• [练习任务 A]:
根据下文关于 TikZ transform canvas 的文字回答：
(i) 第一句说，用什么代替简单的 shift，就能在移动时使用节点名称？
(ii) 文档用 \documentclass 指定的文档类是什么？
(iii) 坐标 (y) 被定义在哪个位置？
□ □ □
使用transform canvas而不是简单的shift允许在移动时使用节点名称。
\documentclass{minimal}
\usepackage{tikz}
\begin{document}
\begin{center}
\begin{tikzpicture}
\coordinate (a) at (-2.5,0.5);
\coordinate (b) at (-1.5,2);
\coordinate (c) at (0.5,2);
\coordinate (d) at (2,0);
\coordinate (e) at (0.5,-2.5);
\coordinate (y) at (0,0);
\begin{scope}[cyan,transform canvas={shift={(-5.4mm,8.5mm)}}]
\clip (-5, 1) -- (0,0) -- (1,4);
\fill plot [smooth cycle, tension=0.95] coordinates { (a) (b) (c) (d) (e) };
\end{scope}
\begin{scope}[cyan,transform canvas={xshift=1cm}]
\clip (1, 4) -- (0,0) -- (1,-5) -- (5,0);
\draw plot [smooth cycle, tension=0.95] coordinates { (a) (b) (c) (d) (e) };
\draw[thick] (c) -- (y) -- (e);
\end{scope}
\begin{scope}[cyan,transform canvas={shift={(-7mm,-7mm)}}]
\clip (1,-5) -- (0,0) -- (-5,1);
\draw plot [smooth cycle, tension=0.95] coordinates { (a) (b) (c) (d) (e) };
\draw[thick] (e) -- (y) -- (a);
\end{scope}
\draw (a) -- (y) (c) -- (y) (e) -- (y);
\end{tikzpicture}
\end{center}
\end{document}
□ □ □
• [练习任务 B]: 请将记录中从含有“Johari – Collar”的那一行起，到记录末尾为止的各行原样抄写出来，首尾两行都要包括。答案中不要写入图片。

已保存的数据条目:
□ □ □
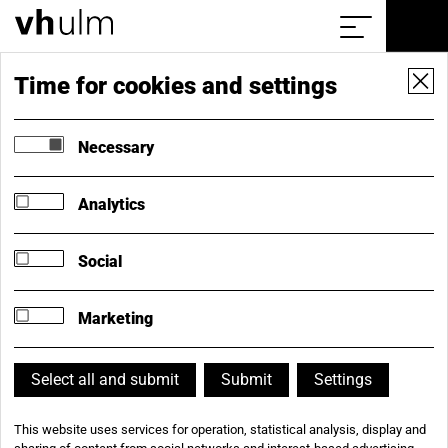
Home
Show/hide
the
menu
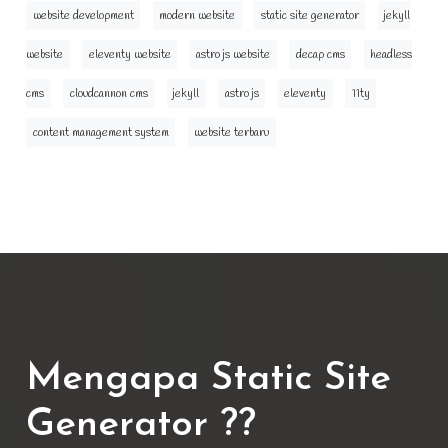
website development
modern website
static site generator
jekyll
website
eleventy website
astro js website
decap cms
headless
cms
cloudcannon cms
jekyll
astro js
eleventy
11ty
content management system
website terbaru
Mengapa Static Site
Generator ??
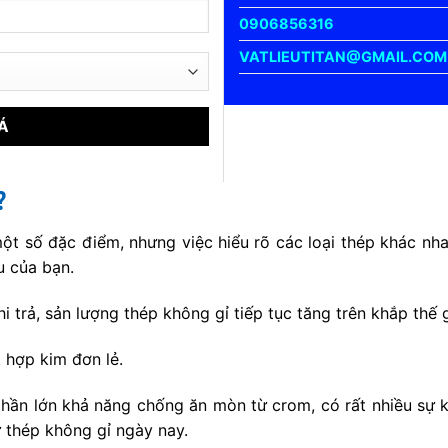
0906856316
VATLIEUTITAN@GMAIL.COM
?
t số đặc điểm, nhưng việc hiểu rõ các loại thép khác nhau
u của bạn.
hi trả, sản lượng thép không gỉ tiếp tục tăng trên khắp thế
 hợp kim đơn lẻ.
hần lớn khả năng chống ăn mòn từ crom, có rất nhiều sự k
 thép không gỉ ngày nay.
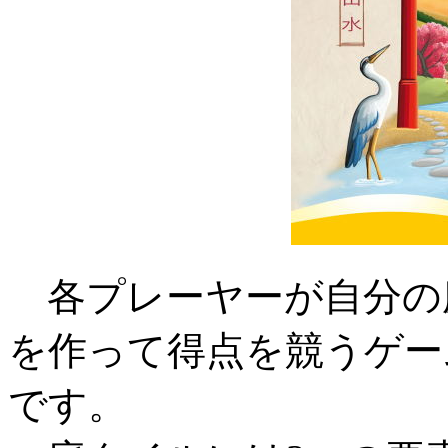
各プレーヤーが自分の
を作って得点を競うゲー
です。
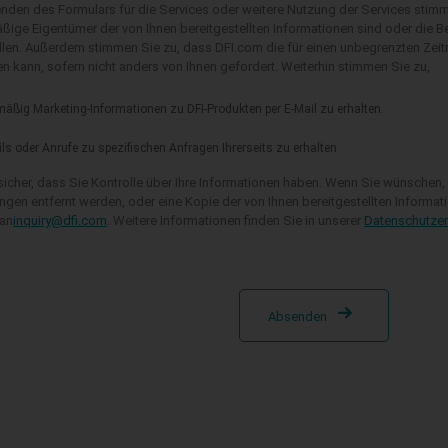
den des Formulars für die Services oder weitere Nutzung der Services stimme
ßige Eigentümer der von Ihnen bereitgestellten Informationen sind oder die B
llen. Außerdem stimmen Sie zu, dass DFI.com die für einen unbegrenzten Zeit
 kann, sofern nicht anders von Ihnen gefordert. Weiterhin stimmen Sie zu,
äßig Marketing-Informationen zu DFI-Produkten per E-Mail zu erhalten.
ls oder Anrufe zu spezifischen Anfragen Ihrerseits zu erhalten
 sicher, dass Sie Kontrolle über Ihre Informationen haben. Wenn Sie wünschen,
gen entfernt werden, oder eine Kopie der von Ihnen bereitgestellten Informat
 an
inquiry@dfi.com
. Weitere Informationen finden Sie in unserer
Datenschutzer
Absenden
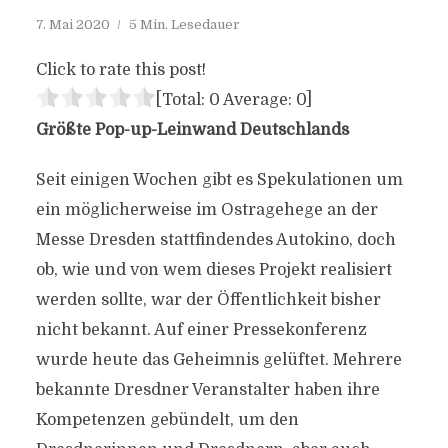
7. Mai 2020
5 Min. Lesedauer
Click to rate this post!
[Total:
0
Average:
0
]
Größte Pop-up-Leinwand Deutschlands
Seit einigen Wochen gibt es Spekulationen um
ein möglicherweise im Ostragehege an der
Messe Dresden stattfindendes Autokino, doch
ob, wie und von wem dieses Projekt realisiert
werden sollte, war der Öffentlichkeit bisher
nicht bekannt. Auf einer Pressekonferenz
wurde heute das Geheimnis gelüftet. Mehrere
bekannte Dresdner Veranstalter haben ihre
Kompetenzen gebündelt, um den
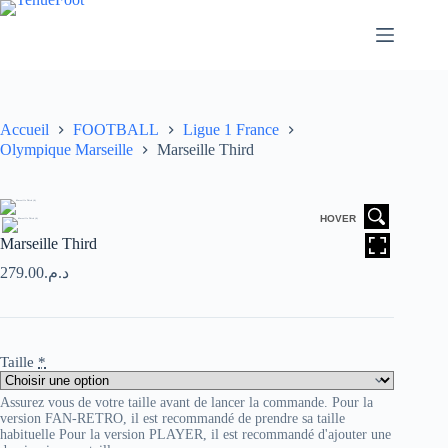
Passer
au
contenu
Accueil
FOOTBALL
Ligue 1 France
Olympique Marseille
Marseille Third
HOVER
Marseille Third
279.00
د.م.
Taille
*
Assurez vous de votre taille avant de lancer la commande. Pour la
version FAN-RETRO, il est recommandé de prendre sa taille
habituelle Pour la version PLAYER, il est recommandé d'ajouter une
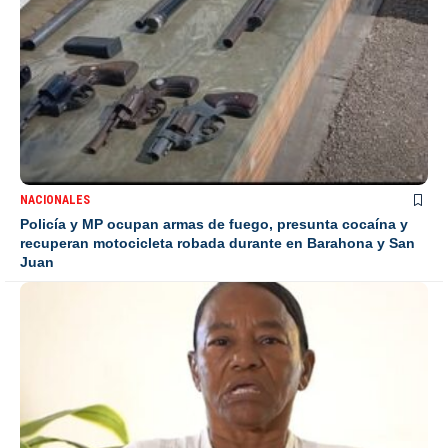
NACIONALES
Policía y MP ocupan armas de fuego, presunta cocaína y
recuperan motocicleta robada durante en Barahona y San
Juan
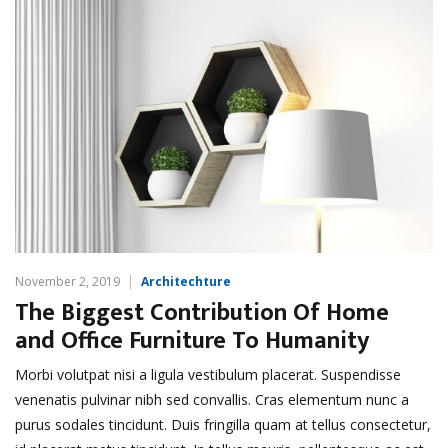
November 2, 2019
Architechture
The Biggest Contribution Of Home
and Office Furniture To Humanity
Morbi volutpat nisi a ligula vestibulum placerat. Suspendisse
venenatis pulvinar nibh sed convallis. Cras elementum nunc a
purus sodales tincidunt. Duis fringilla quam at tellus consectetur,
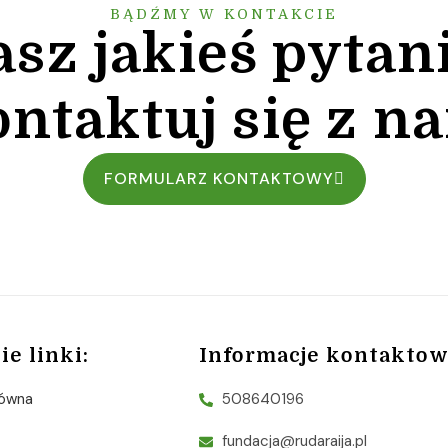
BĄDŹMY W KONTAKCIE
sz jakieś pytan
ntaktuj się z n
FORMULARZ KONTAKTOWY
ie linki:
Informacje kontaktow
łówna
508640196
fundacja@rudaraija.pl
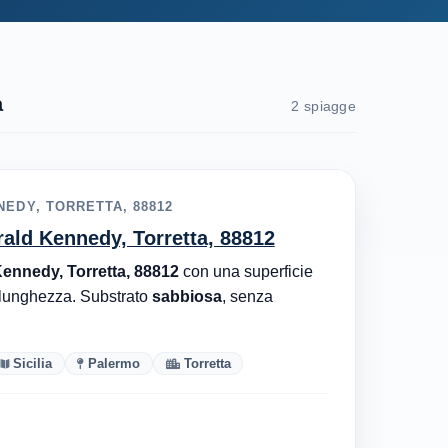
a
2 spiagge
NEDY, TORRETTA, 88812
rald Kennedy, Torretta, 88812
Kennedy, Torretta, 88812
con una superficie
lunghezza. Substrato
sabbiosa
, senza
Sicilia
Palermo
Torretta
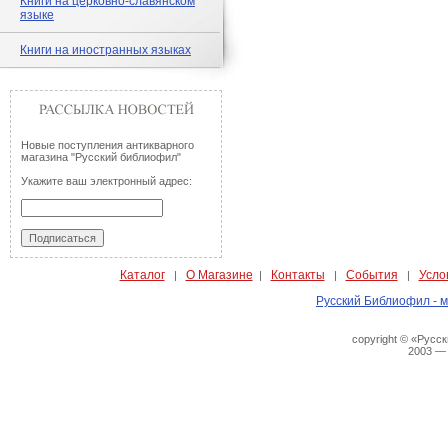
Книги на церковно-славянском
языке
Книги на иностранных языках
Новые поступления антикварного
магазина "Русский библиофил"
Укажите ваш электронный адрес:
Каталог
О Магазине
Контакты
События
Усло
|
|
|
|
Русский Библиофил - м
copyright © «Русс
2003 —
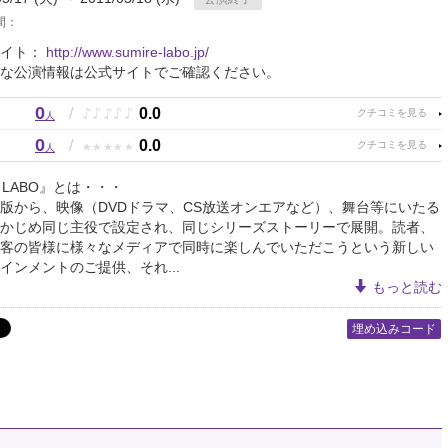
間：
サイト：
http://www.sumire-labo.jp/
な公演情報は公式サイトでご確認ください。
0
♪
♪
♪
♪
♪
/
0.0
人
0
★
★
★
★
★
/
0.0
人
E LABO』とは・・・
版から、映像（DVDドラマ、CS放送オンエアなど）、舞台等にいたる
かじめ同じ主役で設定され、同じシリーズストーリーで展開。読者、
客の皆様に様々なメディアで同時に楽しんでいただこうという新しい
インメントのご提供、それ...
もっと読む
埋め込みコード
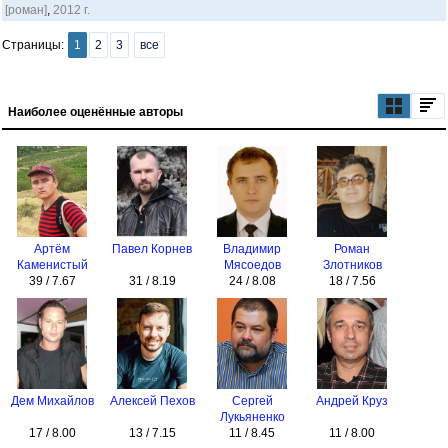
[роман]
,
2012 г.
Страницы:
1
2
3
все
Наиболее оценённые авторы
Артём
Павел Корнев
Владимир
Роман
Каменистый
Мясоедов
Злотников
39 / 7.67
31 / 8.19
24 / 8.08
18 / 7.56
Дем Михайлов
Алексей Пехов
Сергей
Андрей Круз
Лукьяненко
17 / 8.00
13 / 7.15
11 / 8.45
11 / 8.00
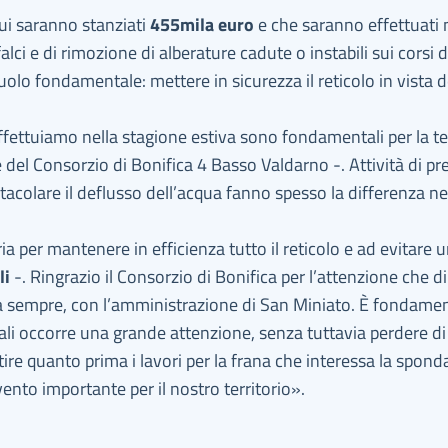
cui saranno stanziati
455mila euro
e che saranno effettuati 
alci e di rimozione di alberature cadute o instabili sui cors
olo fondamentale: mettere in sicurezza il reticolo in vista d
ffettuiamo nella stagione estiva sono fondamentali per la te
e del Consorzio di Bonifica 4 Basso Valdarno -. Attività di pre
colare il deflusso dell’acqua fanno spesso la differenza nei 
 per mantenere in efficienza tutto il reticolo e ad evitare 
li
-. Ringrazio il Consorzio di Bonifica per l’attenzione che di
 da sempre, con l’amministrazione di San Miniato. È fondamen
ali occorre una grande attenzione, senza tuttavia perdere di vi
re quanto prima i lavori per la frana che interessa la spond
ento importante per il nostro territorio».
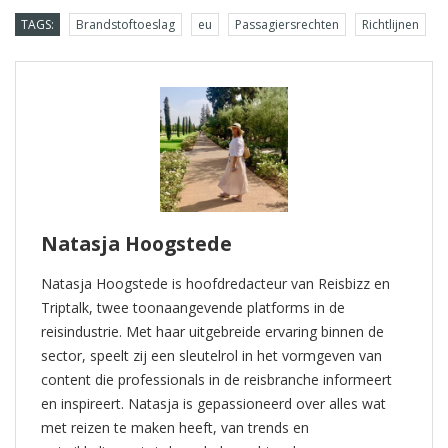
TAGS:
Brandstoftoeslag
eu
Passagiersrechten
Richtlijnen
Natasja Hoogstede
Natasja Hoogstede is hoofdredacteur van Reisbizz en
Triptalk, twee toonaangevende platforms in de
reisindustrie. Met haar uitgebreide ervaring binnen de
sector, speelt zij een sleutelrol in het vormgeven van
content die professionals in de reisbranche informeert
en inspireert. Natasja is gepassioneerd over alles wat
met reizen te maken heeft, van trends en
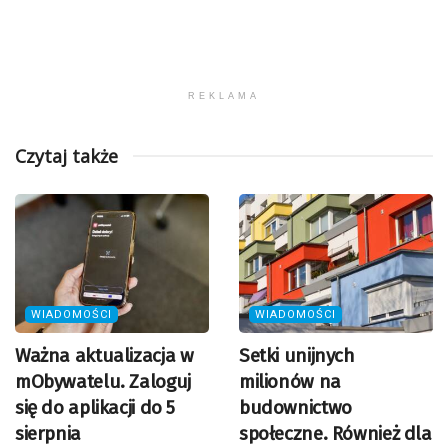
REKLAMA
Czytaj także
WIADOMOŚCI
WIADOMOŚCI
Ważna aktualizacja w
Setki unijnych
mObywatelu. Zaloguj
milionów na
się do aplikacji do 5
budownictwo
sierpnia
społeczne. Również dla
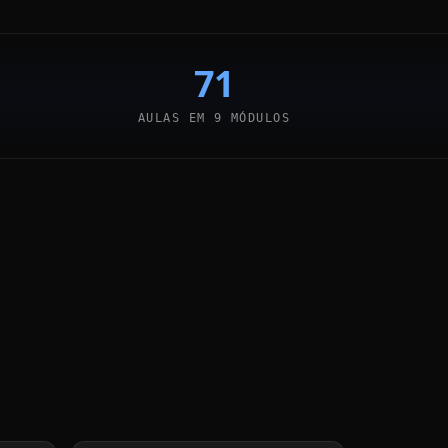
71
AULAS EM 9 MÓDULOS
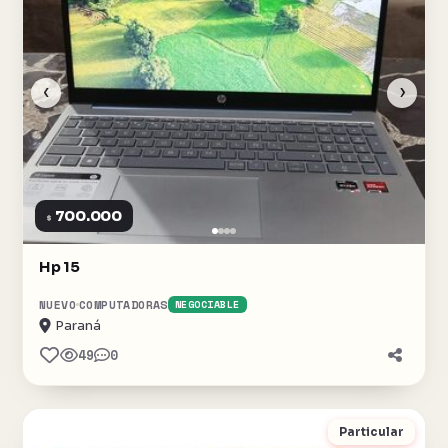
‹
›
700.000
$
Hp 15
NUEVO
COMPUTADORAS
NEGOCIABLE
Paraná
49
0
Particular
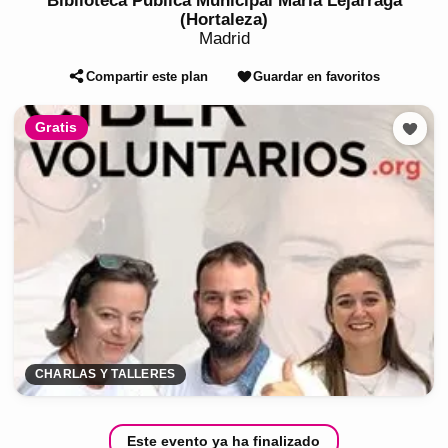
Biblioteca Pública Municipal María Lejárraga
(Hortaleza)
Madrid
Compartir este plan
Guardar en favoritos
Gratis
CHARLAS Y TALLERES
Este evento ya ha finalizado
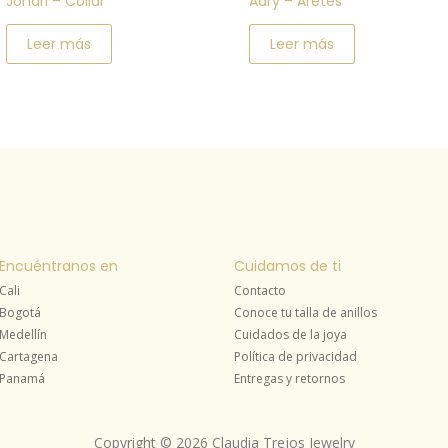
Johari – Collar
Adry – Aretes
Leer más
Leer más
Encuéntranos en
Cuidamos de ti
Cali
Contacto
Bogotá
Conoce tu talla de anillos
Medellín
Cuidados de la joya
Cartagena
Política de privacidad
Panamá
Entregas y retornos
Copyright © 2026 Claudia Trejos Jewelry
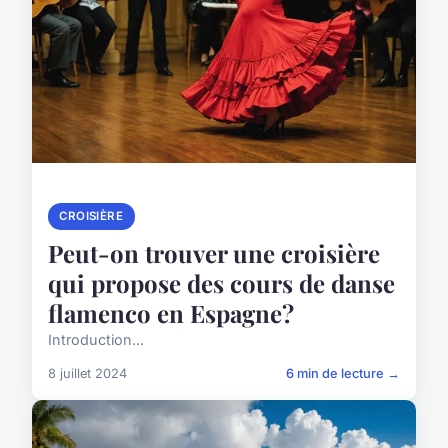
CROISIÈRE
Peut-on trouver une croisière
qui propose des cours de danse
flamenco en Espagne?
Introduction...
8 juillet 2024
6 min de lecture →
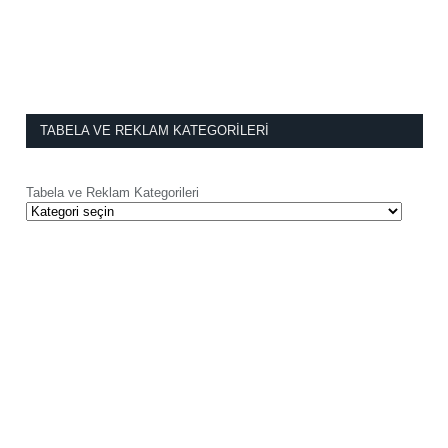
TABELA VE REKLAM KATEGORILERI
Tabela ve Reklam Kategorileri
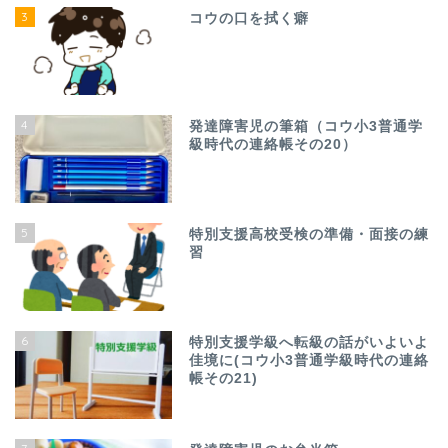
3
コウの口を拭く癖
4
発達障害児の筆箱（コウ小3普通学
級時代の連絡帳その20）
5
特別支援高校受検の準備・面接の練
習
6
特別支援学級へ転級の話がいよいよ
佳境に(コウ小3普通学級時代の連絡
帳その21)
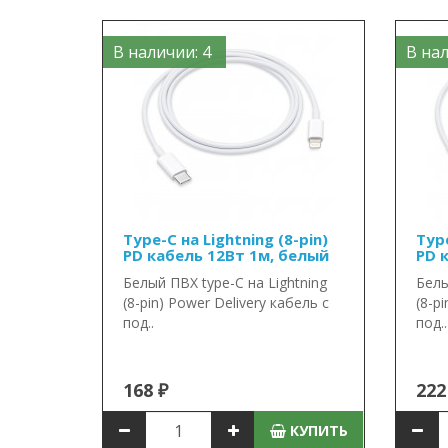
В наличии: 4
В нал
Type-C на Lightning (8-pin)
Type
PD кабель 12Вт 1м, белый
PD 
Белый ПВХ type-C на Lightning
Белы
(8-pin) Power Delivery кабель с
(8-p
под..
под..
168 ₽
222
КУПИТЬ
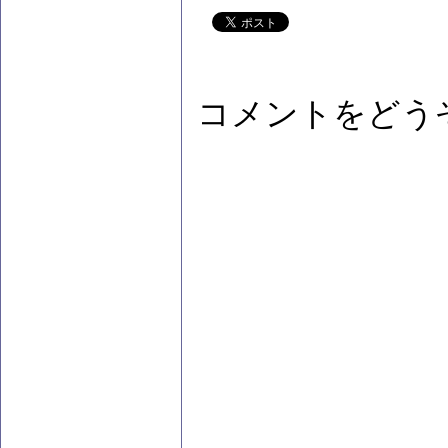
コメントをどう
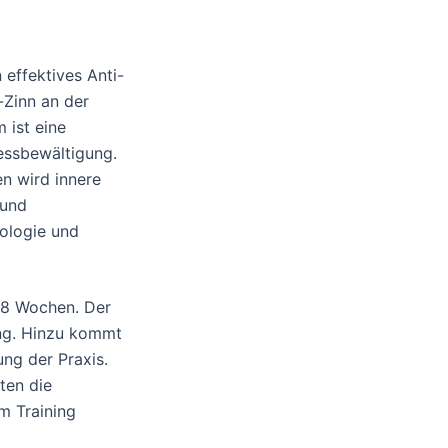
 effektives Anti-
-Zinn an der
 ist eine
ressbewältigung.
n wird innere
 und
hologie und
t 8 Wochen. Der
ung. Hinzu kommt
ng der Praxis.
ten die
m Training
□ □ □
• [练习答案 A]:
(i) transform canvas
(ii) minimal
(iii) (0,0)

• [练习答案 B]:
Johari – Collar
Adry – Aretes
Leer más
Leer más
Encuéntranos en
Cuidamos de ti
Cali
Contacto
Bogotá
Conoce tu talla de anillos
Medellín
Cuidados de la joya
Cartagena
Política de privacidad
Panamá
Entregas y retornos
Copyright © 2026 Claudia Trejos Jewelry
CROISIÈRE
Peut-on trouver une croisière
qui propose des cours de danse
flamenco en Espagne?
Introduction...
8 juillet 2024
6 min de lecture →
TABELA VE REKLAM KATEGORILERI
Tabela ve Reklam Kategorileri
3
コウの口を拭く癖
4
発達障害児の筆箱（コウ小3普通学
級時代の連絡帳その20）
5
特別支援高校受検の準備・面接の練
習
6
特別支援学級へ転級の話がいよいよ
佳境に(コウ小3普通学級時代の連絡
帳その21)
В наличии: 4
В нал
Type-C на Lightning (8-pin)
Type
PD кабель 12Вт 1м, белый
PD 
Белый ПВХ type-C на Lightning
Белы
(8-pin) Power Delivery кабель с
(8-p
под..
под..
168 ₽
222
КУПИТЬ
コメントをどう
 effektives Anti-
-Zinn an der
 ist eine
ressbewältigung.
n wird innere
 und
hologie und
t 8 Wochen. Der
ung. Hinzu kommt
ng der Praxis.
ten die
m Training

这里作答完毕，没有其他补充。